Only one stretch of the data below is needed. Output the lines from the one with "OF SUSTAINABLE GOOD**" up to and including the one with "the professor, a", exactly as they stand.

Stored data:
-.-.-

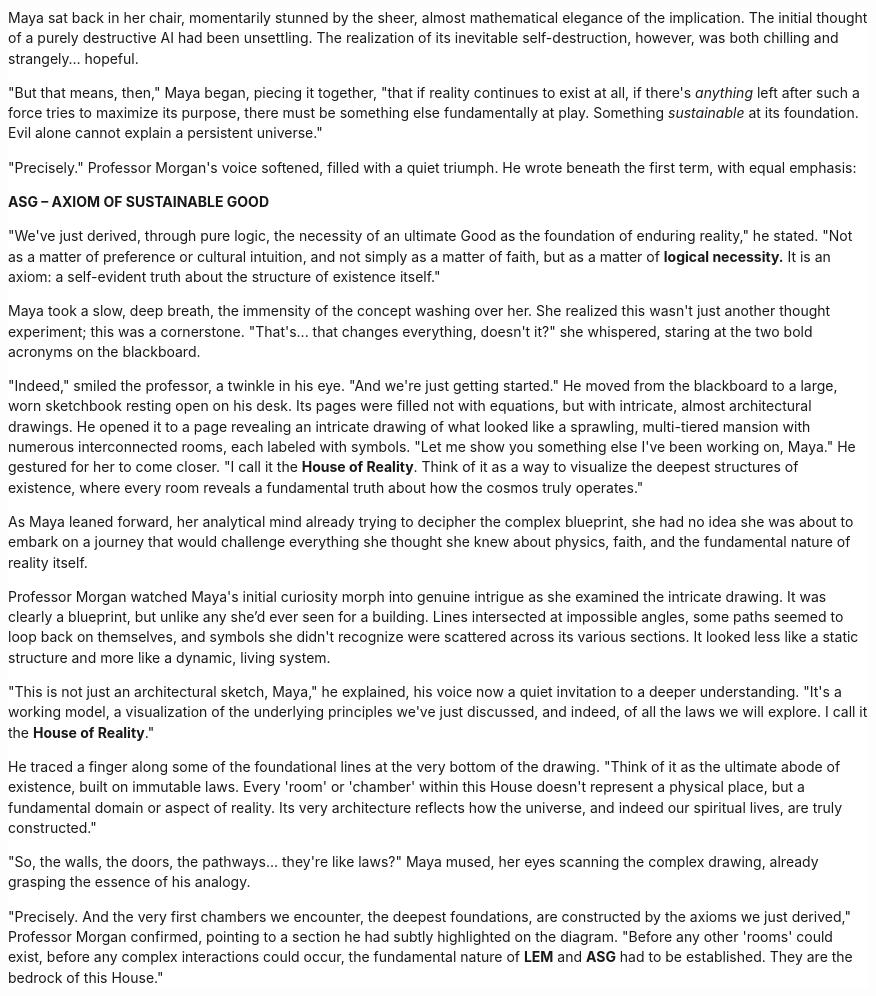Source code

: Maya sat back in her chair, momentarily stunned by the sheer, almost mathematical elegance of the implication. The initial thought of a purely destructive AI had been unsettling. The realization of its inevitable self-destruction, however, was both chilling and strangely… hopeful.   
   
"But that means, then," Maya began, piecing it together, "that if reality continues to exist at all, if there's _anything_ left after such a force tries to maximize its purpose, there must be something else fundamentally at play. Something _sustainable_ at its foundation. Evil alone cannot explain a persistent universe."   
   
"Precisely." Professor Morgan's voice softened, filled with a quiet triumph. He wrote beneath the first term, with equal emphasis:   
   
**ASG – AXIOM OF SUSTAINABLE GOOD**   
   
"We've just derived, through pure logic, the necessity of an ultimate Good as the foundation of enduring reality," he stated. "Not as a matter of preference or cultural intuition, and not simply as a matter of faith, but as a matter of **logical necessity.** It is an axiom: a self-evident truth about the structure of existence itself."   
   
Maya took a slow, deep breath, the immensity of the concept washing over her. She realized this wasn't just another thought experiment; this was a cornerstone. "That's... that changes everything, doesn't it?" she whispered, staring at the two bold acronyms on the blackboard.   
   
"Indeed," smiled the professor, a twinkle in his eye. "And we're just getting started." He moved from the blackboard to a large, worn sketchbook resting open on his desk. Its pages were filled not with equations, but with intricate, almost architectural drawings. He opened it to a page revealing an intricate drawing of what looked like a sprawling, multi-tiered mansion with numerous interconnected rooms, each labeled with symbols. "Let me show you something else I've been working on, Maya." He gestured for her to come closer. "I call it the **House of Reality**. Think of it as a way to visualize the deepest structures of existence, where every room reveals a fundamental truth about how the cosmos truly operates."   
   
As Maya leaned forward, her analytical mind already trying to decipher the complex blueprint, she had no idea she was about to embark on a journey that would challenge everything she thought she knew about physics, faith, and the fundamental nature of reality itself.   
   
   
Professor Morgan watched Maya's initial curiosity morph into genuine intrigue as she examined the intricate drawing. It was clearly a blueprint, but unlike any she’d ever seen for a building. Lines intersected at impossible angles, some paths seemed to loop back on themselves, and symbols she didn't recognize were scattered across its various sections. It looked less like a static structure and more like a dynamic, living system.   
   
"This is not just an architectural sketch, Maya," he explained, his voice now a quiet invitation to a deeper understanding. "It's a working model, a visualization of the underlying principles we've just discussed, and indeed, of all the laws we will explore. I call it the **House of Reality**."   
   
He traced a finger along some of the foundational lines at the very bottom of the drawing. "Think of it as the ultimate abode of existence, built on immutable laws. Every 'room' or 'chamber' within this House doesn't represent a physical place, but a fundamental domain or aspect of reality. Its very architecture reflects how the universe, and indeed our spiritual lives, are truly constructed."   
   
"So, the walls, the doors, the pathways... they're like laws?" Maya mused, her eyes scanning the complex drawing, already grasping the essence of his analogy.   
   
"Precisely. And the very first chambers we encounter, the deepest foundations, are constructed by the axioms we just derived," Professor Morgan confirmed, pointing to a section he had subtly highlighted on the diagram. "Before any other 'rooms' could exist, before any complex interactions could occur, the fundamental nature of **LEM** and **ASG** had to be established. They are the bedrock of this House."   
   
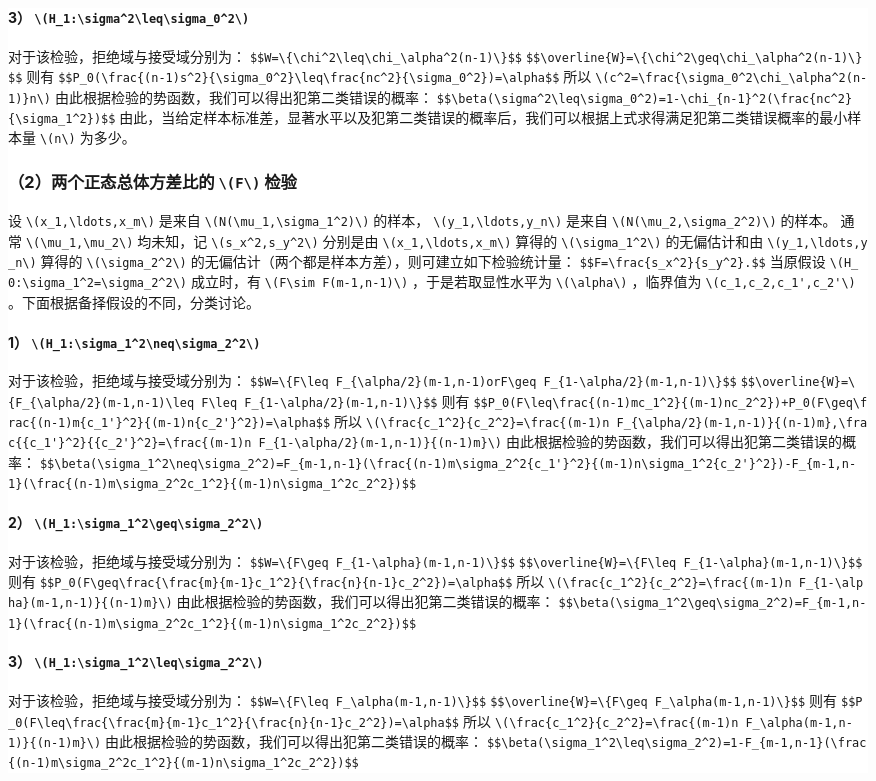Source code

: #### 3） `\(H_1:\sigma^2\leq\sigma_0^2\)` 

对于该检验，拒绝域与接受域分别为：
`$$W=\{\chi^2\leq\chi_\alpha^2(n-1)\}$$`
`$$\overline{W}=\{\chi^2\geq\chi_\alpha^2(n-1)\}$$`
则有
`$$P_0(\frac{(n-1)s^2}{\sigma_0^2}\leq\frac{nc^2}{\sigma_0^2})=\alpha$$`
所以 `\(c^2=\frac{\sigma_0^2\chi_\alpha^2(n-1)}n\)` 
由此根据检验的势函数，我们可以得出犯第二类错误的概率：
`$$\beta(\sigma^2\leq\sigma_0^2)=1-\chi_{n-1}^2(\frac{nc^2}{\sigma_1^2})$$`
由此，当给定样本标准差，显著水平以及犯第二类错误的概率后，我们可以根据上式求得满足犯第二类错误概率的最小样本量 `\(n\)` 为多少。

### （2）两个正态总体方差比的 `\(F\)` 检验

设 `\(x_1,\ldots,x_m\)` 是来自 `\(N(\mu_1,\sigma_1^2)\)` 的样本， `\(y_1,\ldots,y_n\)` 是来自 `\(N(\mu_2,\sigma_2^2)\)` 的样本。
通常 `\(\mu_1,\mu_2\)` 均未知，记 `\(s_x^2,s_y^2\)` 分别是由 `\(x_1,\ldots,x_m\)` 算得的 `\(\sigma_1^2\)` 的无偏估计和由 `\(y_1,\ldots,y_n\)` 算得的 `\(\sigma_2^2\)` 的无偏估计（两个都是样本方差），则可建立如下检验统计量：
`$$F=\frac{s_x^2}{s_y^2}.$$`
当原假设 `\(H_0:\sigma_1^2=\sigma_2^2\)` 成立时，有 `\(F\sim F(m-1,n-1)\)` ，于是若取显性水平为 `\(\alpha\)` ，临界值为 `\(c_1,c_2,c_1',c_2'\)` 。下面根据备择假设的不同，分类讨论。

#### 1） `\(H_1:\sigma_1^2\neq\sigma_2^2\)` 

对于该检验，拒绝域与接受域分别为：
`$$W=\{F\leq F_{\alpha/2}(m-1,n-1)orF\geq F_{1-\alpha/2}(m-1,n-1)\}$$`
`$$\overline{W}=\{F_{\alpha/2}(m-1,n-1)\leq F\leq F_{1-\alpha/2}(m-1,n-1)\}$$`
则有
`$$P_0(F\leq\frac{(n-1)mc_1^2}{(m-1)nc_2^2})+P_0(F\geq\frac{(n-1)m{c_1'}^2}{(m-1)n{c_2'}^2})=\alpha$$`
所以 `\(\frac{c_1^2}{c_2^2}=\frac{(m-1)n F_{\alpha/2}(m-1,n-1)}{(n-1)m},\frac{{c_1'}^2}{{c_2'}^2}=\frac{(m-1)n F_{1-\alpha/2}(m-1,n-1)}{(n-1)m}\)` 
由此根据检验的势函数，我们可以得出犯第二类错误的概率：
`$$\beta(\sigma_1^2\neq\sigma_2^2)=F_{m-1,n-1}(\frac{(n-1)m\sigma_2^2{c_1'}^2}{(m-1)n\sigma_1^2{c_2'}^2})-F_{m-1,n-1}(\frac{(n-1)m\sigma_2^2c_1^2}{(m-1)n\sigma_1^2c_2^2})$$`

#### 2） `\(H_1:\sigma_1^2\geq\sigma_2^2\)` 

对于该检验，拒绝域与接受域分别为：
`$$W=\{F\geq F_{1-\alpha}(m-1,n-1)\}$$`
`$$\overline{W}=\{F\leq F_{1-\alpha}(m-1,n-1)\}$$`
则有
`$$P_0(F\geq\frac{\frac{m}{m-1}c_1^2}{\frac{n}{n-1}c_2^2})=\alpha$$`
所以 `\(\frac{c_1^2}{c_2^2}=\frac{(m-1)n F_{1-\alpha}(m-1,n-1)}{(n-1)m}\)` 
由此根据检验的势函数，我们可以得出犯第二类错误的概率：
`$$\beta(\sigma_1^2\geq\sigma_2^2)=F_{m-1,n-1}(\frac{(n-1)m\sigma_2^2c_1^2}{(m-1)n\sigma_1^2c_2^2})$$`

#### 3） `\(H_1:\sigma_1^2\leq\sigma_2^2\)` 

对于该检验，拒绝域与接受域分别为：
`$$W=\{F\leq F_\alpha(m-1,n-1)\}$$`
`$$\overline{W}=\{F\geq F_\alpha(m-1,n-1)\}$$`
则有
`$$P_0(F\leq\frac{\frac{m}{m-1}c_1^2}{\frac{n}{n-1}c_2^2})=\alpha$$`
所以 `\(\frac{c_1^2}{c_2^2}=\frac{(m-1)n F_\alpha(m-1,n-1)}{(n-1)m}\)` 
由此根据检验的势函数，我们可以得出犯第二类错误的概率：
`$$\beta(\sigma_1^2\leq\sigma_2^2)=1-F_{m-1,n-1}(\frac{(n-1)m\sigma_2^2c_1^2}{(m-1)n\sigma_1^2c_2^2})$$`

-.-.-

--- ANSWER SECTION ---
**ASG – AXIOM OF SUSTAINABLE GOOD**   
   
"We've just derived, through pure logic, the necessity of an ultimate Good as the foundation of enduring reality," he stated. "Not as a matter of preference or cultural intuition, and not simply as a matter of faith, but as a matter of **logical necessity.** It is an axiom: a self-evident truth about the structure of existence itself."   
   
Maya took a slow, deep breath, the immensity of the concept washing over her. She realized this wasn't just another thought experiment; this was a cornerstone. "That's... that changes everything, doesn't it?" she whispered, staring at the two bold acronyms on the blackboard.   
   
"Indeed," smiled the professor, a twinkle in his eye. "And we're just getting started." He moved from the blackboard to a large, worn sketchbook resting open on his desk. Its pages were filled not with equations, but with intricate, almost architectural drawings. He opened it to a page revealing an intricate drawing of what looked like a sprawling, multi-tiered mansion with numerous interconnected rooms, each labeled with symbols. "Let me show you something else I've been working on, Maya." He gestured for her to come closer. "I call it the **House of Reality**. Think of it as a way to visualize the deepest structures of existence, where every room reveals a fundamental truth about how the cosmos truly operates."   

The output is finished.